Joe Manchin and Bernie Sanders are in the same party, but you wouldn’t really say they were on the same “side” beyond the bare preference for partisan control in Washington. Same for Ben Sasse and Josh Hawley. They’re both Republicans, but there’s little overlap beyond their registrations.
In political discussions these days, I often have to redirect an interviewer or a conversational partner around these channel markers. “I don’t know if I would call him ‘conservative,’ per se …” or “I’m not sure there’s too much that’s ‘liberal’ about those members …” We’ve got Republicans preaching the kind of economic progressivism that would tickle Bob La Follette. We’ve got Democrats pushing speech codes and indoctrination as puritanical and authoritarian as those of any red-baiter or Roundhead.

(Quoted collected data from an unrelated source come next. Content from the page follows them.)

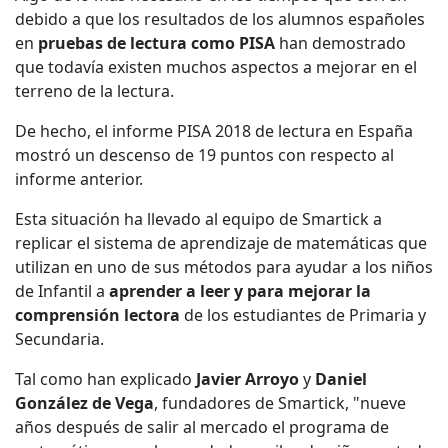
debido a que los resultados de los alumnos españoles
en
pruebas de lectura como PISA
han demostrado
que todavía existen muchos aspectos a mejorar en el
terreno de la lectura.
De hecho, el informe PISA 2018 de lectura en España
mostró un descenso de 19 puntos con respecto al
informe anterior.
Esta situación ha llevado al equipo de Smartick a
replicar el sistema de aprendizaje de matemáticas que
utilizan en uno de sus métodos para ayudar a los niños
de Infantil a
aprender a leer y para mejorar la
comprensión lectora
de los estudiantes de Primaria y
Secundaria.
Tal como han explicado
Javier Arroyo
y
Daniel
González de Vega
, fundadores de Smartick, "nueve
años después de salir al mercado el programa de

Ideological diversity within parties is often a good thing, creating room for the coalitions necessary to address challenging issues. Most members of Party A working with some members of Party B are far more likely to produce broadly popular policies than a party-line vote would.
It’s true that broad popularity and excellence are very different things. A quick scan through the top songs of 2021 will tell you that. But the dangers of partisan homogeneity are even greater. It’s far easier for one party to become enthralled by a bad idea or bad leaders than it is for a bipartisan group. That presents a real danger when one side or the other takes complete control.